To include the Snowflake JDBC driver, use the --package option to reference the JDBC package from the JDBC Driver page in the Maven Central Repository, providing the exact version of the driver you wish to use (e.g. net.snowflake:snowflake-jdbc:3.13.30).
To include the Spark Connector, use the --package option to reference the appropriate package (Scala 2.12 or Scala 2.13) hosted in the Maven Central Repository, providing the exact version of the driver you want to use (e.g. net.snowflake:spark-snowflake_2.12:2.16.0-spark_3.4).

For example:

spark-shell --packages net.snowflake:snowflake-jdbc:3.13.22,net.snowflake:spark-snowflake_2.12:2.16.0-spark_3.4

Copy

Installing Additional Packages (If Needed)¶

Depending on your Spark installation, some packages required by the connector may be missing. You can add missing packages to your installation by using the appropriate flag for spark-shell:

--packages
--jars (if the packages were downloaded as .jar files)

The required packages are listed below, with the syntax (including version number) for using the --packages flag to reference the packages:

org.apache.hadoop:hadoop-aws:2.7.1
org.apache.httpcomponents:httpclient:4.3.6
org.apache.httpcomponents:httpcore:4.3.3
com.amazonaws:aws-java-sdk-core:1.10.27
com.amazonaws:aws-java-sdk-s3:1.10.27
com.amazonaws:aws-java-sdk-sts:1.10.27

For example, if the Apache packages are missing, to add the packages by reference:

spark-shell --packages org.apache.hadoop:hadoop-aws:2.7.1,org.apache.httpcomponents:httpclient:4.3.6,org.apache.httpcomponents:httpcore:4.3.3

Copy

Preparing an External Location For Files¶

You might need to prepare an external location for files that you want to transfer between Snowflake and Spark.

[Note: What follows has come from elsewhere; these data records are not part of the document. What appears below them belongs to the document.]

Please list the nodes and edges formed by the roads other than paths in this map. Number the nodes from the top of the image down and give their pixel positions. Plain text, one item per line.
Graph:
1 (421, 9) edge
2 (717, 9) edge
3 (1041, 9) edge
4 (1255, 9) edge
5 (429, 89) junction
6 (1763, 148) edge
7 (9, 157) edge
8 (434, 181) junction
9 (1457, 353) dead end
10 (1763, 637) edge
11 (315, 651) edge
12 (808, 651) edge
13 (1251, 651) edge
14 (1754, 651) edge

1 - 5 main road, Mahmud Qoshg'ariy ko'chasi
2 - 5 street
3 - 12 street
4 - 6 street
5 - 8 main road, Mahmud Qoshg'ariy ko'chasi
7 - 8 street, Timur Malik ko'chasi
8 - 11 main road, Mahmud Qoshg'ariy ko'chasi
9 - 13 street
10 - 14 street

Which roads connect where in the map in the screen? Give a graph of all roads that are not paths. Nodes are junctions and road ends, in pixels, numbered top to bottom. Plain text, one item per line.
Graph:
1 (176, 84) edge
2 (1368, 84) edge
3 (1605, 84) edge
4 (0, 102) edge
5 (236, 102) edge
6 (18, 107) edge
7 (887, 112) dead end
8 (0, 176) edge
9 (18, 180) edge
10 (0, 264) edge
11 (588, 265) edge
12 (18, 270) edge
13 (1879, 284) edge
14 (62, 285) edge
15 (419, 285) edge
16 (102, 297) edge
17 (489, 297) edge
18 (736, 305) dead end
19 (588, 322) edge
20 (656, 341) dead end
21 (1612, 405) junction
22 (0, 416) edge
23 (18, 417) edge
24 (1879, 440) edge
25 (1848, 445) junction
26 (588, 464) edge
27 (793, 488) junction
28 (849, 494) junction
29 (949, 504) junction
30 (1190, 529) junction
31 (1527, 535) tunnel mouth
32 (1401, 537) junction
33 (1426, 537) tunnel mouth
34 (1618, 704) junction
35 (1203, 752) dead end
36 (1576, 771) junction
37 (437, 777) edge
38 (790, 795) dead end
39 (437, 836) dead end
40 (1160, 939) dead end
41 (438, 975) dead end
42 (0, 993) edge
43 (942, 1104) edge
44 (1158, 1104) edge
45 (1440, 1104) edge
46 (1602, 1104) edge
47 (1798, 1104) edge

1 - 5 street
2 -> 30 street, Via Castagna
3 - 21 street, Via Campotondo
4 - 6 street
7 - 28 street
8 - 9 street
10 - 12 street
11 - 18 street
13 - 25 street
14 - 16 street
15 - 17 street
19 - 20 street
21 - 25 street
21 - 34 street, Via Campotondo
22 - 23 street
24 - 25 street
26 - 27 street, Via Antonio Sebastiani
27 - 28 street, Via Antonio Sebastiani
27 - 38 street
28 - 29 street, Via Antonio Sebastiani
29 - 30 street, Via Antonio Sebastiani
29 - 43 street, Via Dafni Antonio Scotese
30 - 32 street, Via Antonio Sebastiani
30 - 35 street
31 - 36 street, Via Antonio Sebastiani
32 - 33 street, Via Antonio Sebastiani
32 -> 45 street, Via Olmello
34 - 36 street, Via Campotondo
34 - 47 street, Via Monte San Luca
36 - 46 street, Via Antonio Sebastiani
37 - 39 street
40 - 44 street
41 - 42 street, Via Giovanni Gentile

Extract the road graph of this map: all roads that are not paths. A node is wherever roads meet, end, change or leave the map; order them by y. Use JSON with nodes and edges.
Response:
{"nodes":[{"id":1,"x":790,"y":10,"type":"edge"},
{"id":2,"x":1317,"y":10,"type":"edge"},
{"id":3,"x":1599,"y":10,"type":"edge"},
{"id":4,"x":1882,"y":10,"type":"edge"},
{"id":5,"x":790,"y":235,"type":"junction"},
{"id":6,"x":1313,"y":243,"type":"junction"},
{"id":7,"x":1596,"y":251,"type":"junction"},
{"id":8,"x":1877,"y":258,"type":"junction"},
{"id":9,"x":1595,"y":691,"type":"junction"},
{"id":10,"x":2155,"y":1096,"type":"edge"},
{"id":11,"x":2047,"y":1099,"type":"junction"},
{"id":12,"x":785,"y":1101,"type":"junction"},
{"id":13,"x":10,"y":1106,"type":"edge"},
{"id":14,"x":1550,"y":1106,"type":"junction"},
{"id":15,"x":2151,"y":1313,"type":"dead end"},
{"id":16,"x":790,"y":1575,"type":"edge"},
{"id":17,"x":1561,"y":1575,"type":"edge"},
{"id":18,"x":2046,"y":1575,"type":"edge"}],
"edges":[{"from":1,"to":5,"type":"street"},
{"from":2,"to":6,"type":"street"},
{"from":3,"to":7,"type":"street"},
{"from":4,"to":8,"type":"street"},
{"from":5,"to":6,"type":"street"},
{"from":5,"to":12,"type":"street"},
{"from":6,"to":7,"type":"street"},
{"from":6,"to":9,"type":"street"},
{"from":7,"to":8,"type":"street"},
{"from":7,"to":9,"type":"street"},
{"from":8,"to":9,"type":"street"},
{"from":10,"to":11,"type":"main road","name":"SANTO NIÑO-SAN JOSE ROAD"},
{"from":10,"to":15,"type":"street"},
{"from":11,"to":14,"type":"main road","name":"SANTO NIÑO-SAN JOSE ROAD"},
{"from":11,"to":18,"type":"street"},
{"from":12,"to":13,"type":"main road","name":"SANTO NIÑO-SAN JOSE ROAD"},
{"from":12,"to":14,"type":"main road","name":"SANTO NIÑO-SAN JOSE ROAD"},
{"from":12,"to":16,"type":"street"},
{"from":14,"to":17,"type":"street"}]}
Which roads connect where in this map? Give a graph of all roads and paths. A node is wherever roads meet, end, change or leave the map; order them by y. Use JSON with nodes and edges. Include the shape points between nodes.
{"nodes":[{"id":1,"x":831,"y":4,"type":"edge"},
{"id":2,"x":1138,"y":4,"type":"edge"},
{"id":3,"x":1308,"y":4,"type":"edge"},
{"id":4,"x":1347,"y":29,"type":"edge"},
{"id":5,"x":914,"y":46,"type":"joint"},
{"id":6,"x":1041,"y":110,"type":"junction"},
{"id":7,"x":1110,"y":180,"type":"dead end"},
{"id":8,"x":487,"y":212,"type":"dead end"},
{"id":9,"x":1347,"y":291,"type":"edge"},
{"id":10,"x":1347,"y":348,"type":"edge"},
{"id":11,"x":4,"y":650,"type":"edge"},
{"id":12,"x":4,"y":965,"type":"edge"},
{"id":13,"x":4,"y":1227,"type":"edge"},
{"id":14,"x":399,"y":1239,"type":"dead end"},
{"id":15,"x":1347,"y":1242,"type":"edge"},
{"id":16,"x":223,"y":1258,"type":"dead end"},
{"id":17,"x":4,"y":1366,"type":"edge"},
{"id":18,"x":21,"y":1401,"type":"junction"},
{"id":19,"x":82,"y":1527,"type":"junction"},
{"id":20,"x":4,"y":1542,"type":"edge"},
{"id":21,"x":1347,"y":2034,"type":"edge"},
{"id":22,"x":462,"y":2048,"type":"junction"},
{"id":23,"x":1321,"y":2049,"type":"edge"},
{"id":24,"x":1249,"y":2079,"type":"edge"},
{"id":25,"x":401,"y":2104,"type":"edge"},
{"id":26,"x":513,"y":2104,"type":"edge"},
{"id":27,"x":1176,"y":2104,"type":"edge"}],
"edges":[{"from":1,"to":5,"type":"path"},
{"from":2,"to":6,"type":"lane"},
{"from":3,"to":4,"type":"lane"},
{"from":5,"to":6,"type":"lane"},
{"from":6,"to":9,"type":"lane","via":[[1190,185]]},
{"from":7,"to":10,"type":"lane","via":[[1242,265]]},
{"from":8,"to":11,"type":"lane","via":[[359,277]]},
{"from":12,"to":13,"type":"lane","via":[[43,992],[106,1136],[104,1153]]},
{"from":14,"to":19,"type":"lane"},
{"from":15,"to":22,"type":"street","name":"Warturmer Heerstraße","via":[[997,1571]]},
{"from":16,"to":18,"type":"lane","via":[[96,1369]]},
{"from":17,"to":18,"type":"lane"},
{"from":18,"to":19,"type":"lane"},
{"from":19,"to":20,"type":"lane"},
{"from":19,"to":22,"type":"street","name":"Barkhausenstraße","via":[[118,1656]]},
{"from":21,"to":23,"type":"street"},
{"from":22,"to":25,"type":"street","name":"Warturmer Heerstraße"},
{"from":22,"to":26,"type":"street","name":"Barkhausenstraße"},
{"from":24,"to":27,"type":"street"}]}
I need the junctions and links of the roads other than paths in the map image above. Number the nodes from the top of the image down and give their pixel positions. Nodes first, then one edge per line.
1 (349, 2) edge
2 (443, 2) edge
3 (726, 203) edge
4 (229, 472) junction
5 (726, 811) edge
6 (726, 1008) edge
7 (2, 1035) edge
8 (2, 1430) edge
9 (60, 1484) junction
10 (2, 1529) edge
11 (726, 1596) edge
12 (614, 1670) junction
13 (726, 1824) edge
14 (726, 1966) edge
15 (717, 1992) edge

This task is required if either of the following situations is true:

You will run jobs that take longer than 36 hours, which is the maximum duration for the token used by the connector to access the internal stage for data exchange.
The Snowflake Connector for Spark version is 2.1.x or lower (even if your jobs require less than 36 hours).

Note

If you are not currently using v2.2.0 (or higher) of the connector, Snowflake strongly recommends upgrading to the latest version.

Preparing an AWS External S3 Bucket¶

Prepare an external S3 bucket that the connector can use to exchange data between Snowflake and Spark. You then provide the location information, together with the necessary AWS credentials for the location, to the connector. For more details, see Authenticating S3 for Data Exchange in the next topic.

Important

If you use an external S3 bucket, the connector does not automatically remove any intermediate/temporary data from this location. As a result, it is best to use a specific bucket or path (prefix) and set a lifecycle policy on the bucket/path to clean up older files automatically. For more details on configuring a lifecycle policy, see the Amazon S3 documentation.

Preparing an Azure Blob Storage Container¶

Prepare an external Azure Blob storage container that the connector can use to exchange data between Snowflake and Spark. You then provide the location information, together with the necessary Azure credentials for the location, to the connector. For more details, see Authenticating Azure for Data Exchange in the next topic.